"""

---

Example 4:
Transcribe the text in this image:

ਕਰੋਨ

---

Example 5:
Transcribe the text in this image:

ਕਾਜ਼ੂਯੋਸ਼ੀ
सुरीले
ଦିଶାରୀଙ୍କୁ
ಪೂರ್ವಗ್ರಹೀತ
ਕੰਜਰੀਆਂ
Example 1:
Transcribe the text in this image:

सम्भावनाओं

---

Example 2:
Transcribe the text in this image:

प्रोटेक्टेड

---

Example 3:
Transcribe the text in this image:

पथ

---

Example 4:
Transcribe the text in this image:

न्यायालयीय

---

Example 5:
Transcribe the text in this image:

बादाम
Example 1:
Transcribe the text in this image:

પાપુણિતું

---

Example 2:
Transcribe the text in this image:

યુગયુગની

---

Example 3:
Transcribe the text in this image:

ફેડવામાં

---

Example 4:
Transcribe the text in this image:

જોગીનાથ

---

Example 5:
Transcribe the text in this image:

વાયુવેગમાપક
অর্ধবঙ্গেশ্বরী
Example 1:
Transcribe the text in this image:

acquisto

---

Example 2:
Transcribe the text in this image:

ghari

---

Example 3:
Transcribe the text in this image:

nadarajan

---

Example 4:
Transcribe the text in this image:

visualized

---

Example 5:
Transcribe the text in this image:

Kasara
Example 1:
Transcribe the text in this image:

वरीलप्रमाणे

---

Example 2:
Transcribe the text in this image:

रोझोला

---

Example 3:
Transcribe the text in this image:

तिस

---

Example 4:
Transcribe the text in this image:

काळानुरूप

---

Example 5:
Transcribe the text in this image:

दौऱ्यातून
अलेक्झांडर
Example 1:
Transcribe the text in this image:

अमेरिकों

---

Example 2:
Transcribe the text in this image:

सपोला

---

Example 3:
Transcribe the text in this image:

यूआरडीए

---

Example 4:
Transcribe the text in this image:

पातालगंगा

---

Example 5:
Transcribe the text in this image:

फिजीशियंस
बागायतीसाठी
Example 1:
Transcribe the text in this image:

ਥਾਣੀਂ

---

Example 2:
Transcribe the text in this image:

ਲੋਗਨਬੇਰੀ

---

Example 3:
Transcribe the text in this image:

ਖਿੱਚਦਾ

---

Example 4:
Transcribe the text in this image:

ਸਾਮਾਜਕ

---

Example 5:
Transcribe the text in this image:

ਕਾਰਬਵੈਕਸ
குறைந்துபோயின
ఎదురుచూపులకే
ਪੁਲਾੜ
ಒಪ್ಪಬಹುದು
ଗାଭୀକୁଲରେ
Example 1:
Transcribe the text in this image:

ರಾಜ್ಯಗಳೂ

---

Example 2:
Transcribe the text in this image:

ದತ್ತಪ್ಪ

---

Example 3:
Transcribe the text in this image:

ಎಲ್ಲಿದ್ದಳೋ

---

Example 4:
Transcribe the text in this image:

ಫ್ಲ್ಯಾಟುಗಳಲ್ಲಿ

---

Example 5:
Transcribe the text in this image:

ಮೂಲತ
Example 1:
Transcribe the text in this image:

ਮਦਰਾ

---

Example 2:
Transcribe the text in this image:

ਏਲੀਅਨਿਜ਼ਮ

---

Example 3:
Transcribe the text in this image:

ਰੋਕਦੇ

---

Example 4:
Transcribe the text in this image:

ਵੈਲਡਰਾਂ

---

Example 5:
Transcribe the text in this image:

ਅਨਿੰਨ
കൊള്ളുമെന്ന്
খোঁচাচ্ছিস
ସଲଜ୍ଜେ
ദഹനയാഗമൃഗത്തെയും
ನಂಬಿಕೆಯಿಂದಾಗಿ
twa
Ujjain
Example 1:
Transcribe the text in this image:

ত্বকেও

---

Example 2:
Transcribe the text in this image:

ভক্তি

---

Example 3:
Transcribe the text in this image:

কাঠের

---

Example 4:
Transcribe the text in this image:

"""

- _YOUR INSTRUCTIONS_:
Retype all of the material. Each line must match exactly.

- _RESULT OF THE TASK_:
---

Example 4:
Transcribe the text in this image:

ਕਰੋਨ

---

Example 5:
Transcribe the text in this image:

ਕਾਜ਼ੂਯੋਸ਼ੀ
सुरीले
ଦିଶାରୀଙ୍କୁ
ಪೂರ್ವಗ್ರಹೀತ
ਕੰਜਰੀਆਂ
Example 1:
Transcribe the text in this image:

सम्भावनाओं

---

Example 2:
Transcribe the text in this image:

प्रोटेक्टेड

---

Example 3:
Transcribe the text in this image:

पथ

---

Example 4:
Transcribe the text in this image:

न्यायालयीय

---

Example 5:
Transcribe the text in this image:

बादाम
Example 1:
Transcribe the text in this image:

પાપુણિતું

---

Example 2:
Transcribe the text in this image:

યુગયુગની

---

Example 3:
Transcribe the text in this image:

ફેડવામાં

---

Example 4:
Transcribe the text in this image:

જોગીનાથ

---

Example 5:
Transcribe the text in this image:

વાયુવેગમાપક
অর্ধবঙ্গেশ্বরী
Example 1:
Transcribe the text in this image:

acquisto

---

Example 2:
Transcribe the text in this image:

ghari

---

Example 3:
Transcribe the text in this image:

nadarajan

---

Example 4:
Transcribe the text in this image:

visualized

---

Example 5:
Transcribe the text in this image:

Kasara
Example 1:
Transcribe the text in this image:

वरीलप्रमाणे

---

Example 2:
Transcribe the text in this image:

रोझोला

---

Example 3:
Transcribe the text in this image:

तिस

---

Example 4:
Transcribe the text in this image:

काळानुरूप

---

Example 5:
Transcribe the text in this image:

दौऱ्यातून
अलेक्झांडर
Example 1:
Transcribe the text in this image:

अमेरिकों

---

Example 2:
Transcribe the text in this image:

सपोला

---

Example 3:
Transcribe the text in this image:

यूआरडीए

---

Example 4:
Transcribe the text in this image:

पातालगंगा

---

Example 5:
Transcribe the text in this image:

फिजीशियंस
बागायतीसाठी
Example 1:
Transcribe the text in this image:

ਥਾਣੀਂ

---

Example 2:
Transcribe the text in this image:

ਲੋਗਨਬੇਰੀ

---

Example 3:
Transcribe the text in this image:

ਖਿੱਚਦਾ

---

Example 4:
Transcribe the text in this image:

ਸਾਮਾਜਕ

---

Example 5:
Transcribe the text in this image:

ਕਾਰਬਵੈਕਸ
குறைந்துபோயின
ఎదురుచూపులకే
ਪੁਲਾੜ
ಒಪ್ಪಬಹುದು
ଗାଭୀକୁଲରେ
Example 1:
Transcribe the text in this image:

ರಾಜ್ಯಗಳೂ

---

Example 2:
Transcribe the text in this image:

ದತ್ತಪ್ಪ

---

Example 3:
Transcribe the text in this image:

ಎಲ್ಲಿದ್ದಳೋ

---

Example 4:
Transcribe the text in this image:

ಫ್ಲ್ಯಾಟುಗಳಲ್ಲಿ

---

Example 5:
Transcribe the text in this image:

ಮೂಲತ
Example 1:
Transcribe the text in this image:

ਮਦਰਾ

---

Example 2:
Transcribe the text in this image:

ਏਲੀਅਨਿਜ਼ਮ

---

Example 3:
Transcribe the text in this image:

ਰੋਕਦੇ

---

Example 4:
Transcribe the text in this image:

ਵੈਲਡਰਾਂ

---

Example 5:
Transcribe the text in this image:

ਅਨਿੰਨ
കൊള്ളുമെന്ന്
খোঁচাচ্ছিস
ସଲଜ୍ଜେ
ദഹനയാഗമൃഗത്തെയും
ನಂಬಿಕೆಯಿಂದಾಗಿ
twa
Ujjain
Example 1:
Transcribe the text in this image:

ত্বকেও

---

Example 2:
Transcribe the text in this image:

ভক্তি

---

Example 3:
Transcribe the text in this image:

কাঠের

---

Example 4:
Transcribe the text in this image:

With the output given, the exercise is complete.